Os estrategistas trabalham com a região dos 190 mil a 200 mil pontos como referência técnica para maio. Casas que cobrem o mercado brasileiro projetam o Ibovespa acima de 200 mil pontos ao longo do ano, com estimativas próximas de 220 mil a 235 mil pontos ao fim de 2026 em leituras mais otimistas. Para o índice voltar a buscar os 200 mil pontos em maio, o mercado precisaria de uma combinação favorável: petróleo sem novo choque, Fed menos firme, Copom mantendo a porta aberta para novos cortes e resultados corporativos fortes.
O que pode atrapalhar é o oposto: inflação resistente, guerra prolongada, petróleo onerando combustíveis, Fed conservador, juros longos subindo e decepções nos balanços. “Maio tende a favorecer empresas de qualidade, setores essenciais, bancos sólidos, energia elétrica, saneamento, concessões, logística e infraestrutura básica. Já empresas muito alavancadas, dependentes de juros menores ou com balanços fracos podem seguir sob pressão”, diz Andreoli. “Não necessariamente um mês negativo, mas um mês em que o Ibovespa depende mais do fluxo e do quadro externo do que apenas dos fundamentos locais”, complementa Cavalcante.
Empresas que podem enfrentar turbulências em maio
Os papéis mais vulneráveis em maio concentram-se em setores com endividamento elevado, sensibilidade a juros altos e exposição a commodities com preços em movimento, segundo Sidney Lima, analista da Ouro Preto Investimentos. A Petrobras tende a oscilar com o reajuste do querosene de aviação que entra em vigor agora, a discussão sobre tributos federais (PIS e Cofins) na gasolina e o ruído de governança em torno da Braskem, mesmo com novo acordo de acionistas com a IG4 já assinado, tudo isso enquanto o petróleo trabalha a favor.
Especialistas afirmam ainda que bancos como Bradesco (BBDC4) e Banco do Brasil (BBAS3) ficam vulneráveis se o ciclo de corte da Selic perder ritmo após o tom cauteloso do Copom. Avaliam que a Azul (AZUL4) ainda está digerindo o processo de reestruturação financeira pós-recuperação judicial nos Estados Unidos (Chapter 11) e precisa mostrar execução. E observam que Suzano e Klabin convivem com o dólar mais fraco trabalhando contra o reajuste de celulose anunciado para maio. Na visão deles, empresas do setor de educação seguem com captação de novos alunos fraca e ondas de revisão de analistas. Construtoras de média e alta renda continuam reféns de uma queda de Selic mais lenta do que o esperado.

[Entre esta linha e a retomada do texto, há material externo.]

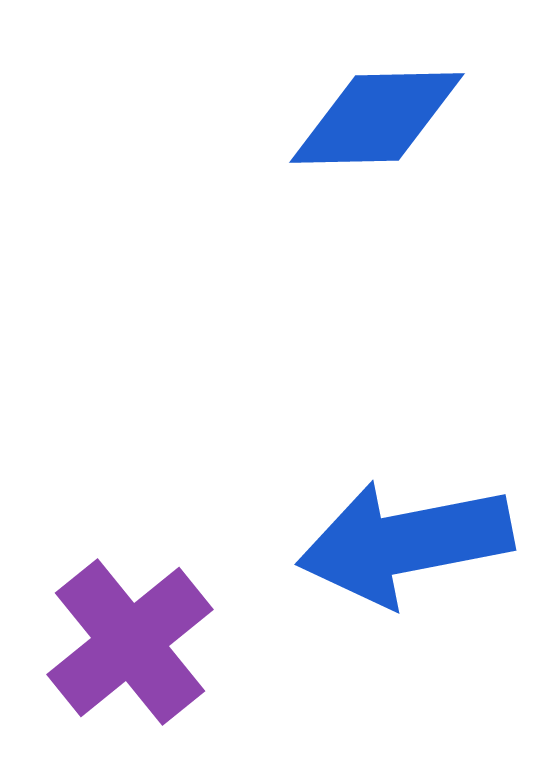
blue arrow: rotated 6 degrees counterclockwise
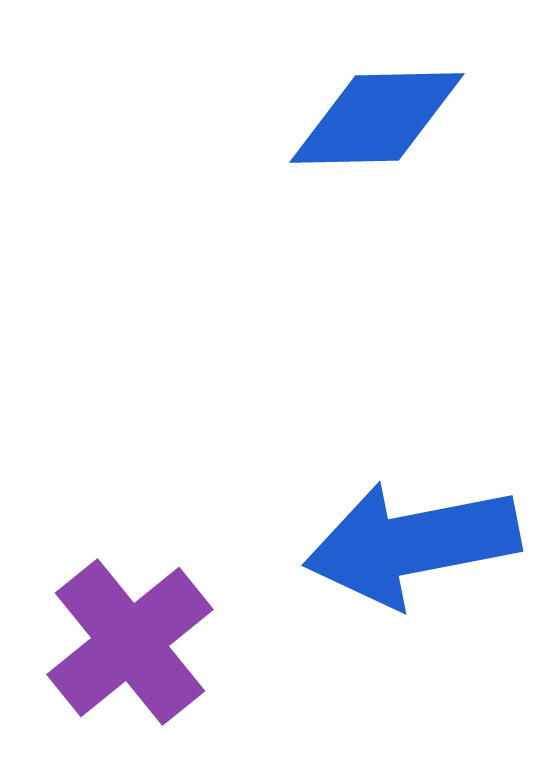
blue arrow: moved 7 px right, 1 px down
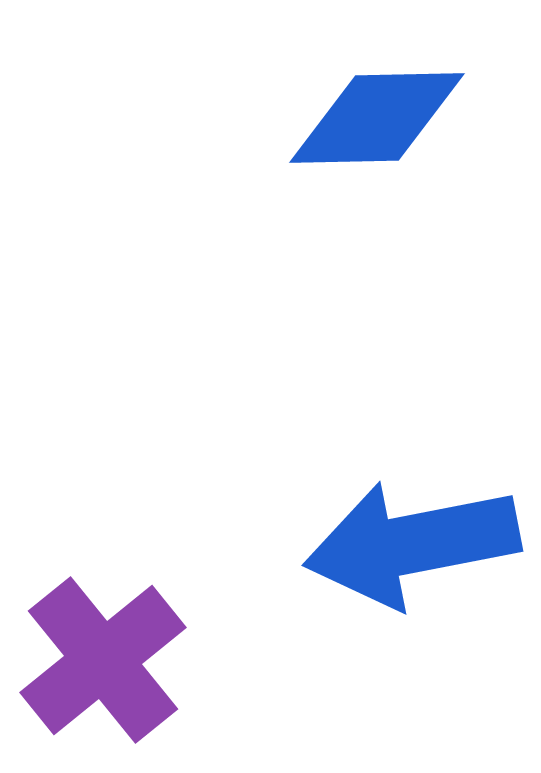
purple cross: moved 27 px left, 18 px down
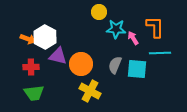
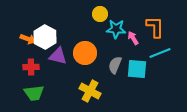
yellow circle: moved 1 px right, 2 px down
cyan line: rotated 20 degrees counterclockwise
orange circle: moved 4 px right, 11 px up
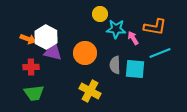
orange L-shape: rotated 100 degrees clockwise
white hexagon: moved 1 px right
purple triangle: moved 5 px left, 4 px up
gray semicircle: rotated 24 degrees counterclockwise
cyan square: moved 2 px left
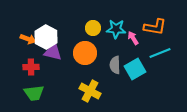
yellow circle: moved 7 px left, 14 px down
cyan square: rotated 35 degrees counterclockwise
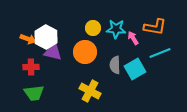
orange circle: moved 1 px up
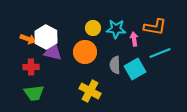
pink arrow: moved 1 px right, 1 px down; rotated 24 degrees clockwise
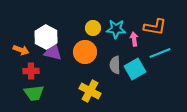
orange arrow: moved 7 px left, 11 px down
red cross: moved 4 px down
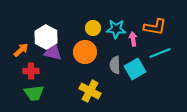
pink arrow: moved 1 px left
orange arrow: rotated 63 degrees counterclockwise
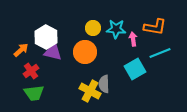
gray semicircle: moved 11 px left, 19 px down
red cross: rotated 35 degrees counterclockwise
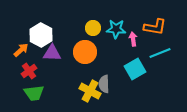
white hexagon: moved 5 px left, 2 px up
purple triangle: moved 1 px left, 1 px down; rotated 12 degrees counterclockwise
red cross: moved 2 px left
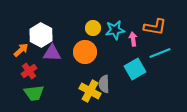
cyan star: moved 1 px left, 1 px down; rotated 12 degrees counterclockwise
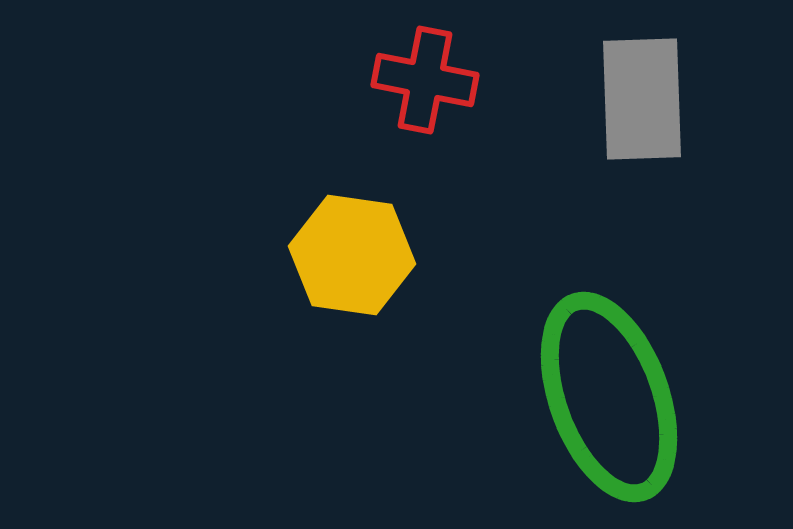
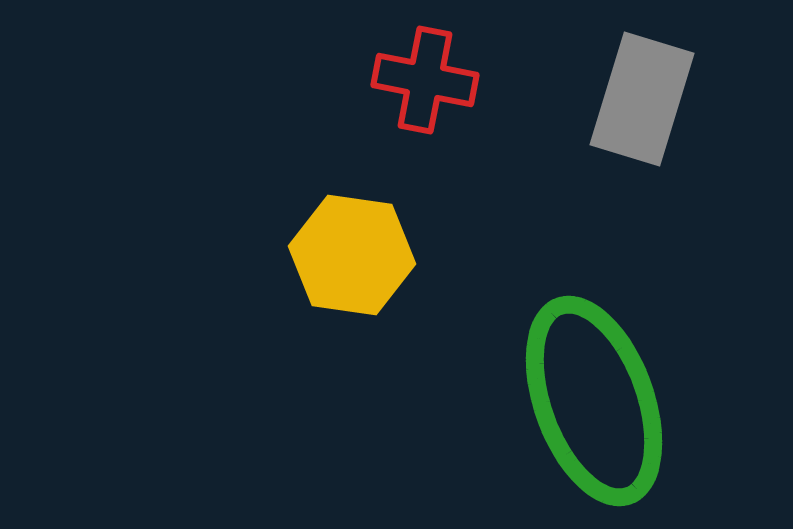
gray rectangle: rotated 19 degrees clockwise
green ellipse: moved 15 px left, 4 px down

“Empresas alavancadas ao ciclo doméstico e dependentes de crédito tendem a sofrer com a reprecificação de juros e deterioração de expectativas, enquanto exportadoras e commodities permanecem expostas à volatilidade externa, o que eleva o risco de compressão de múltiplos e aumenta a necessidade de seleção baseada em balanço e capacidade de execução”, diz Lima.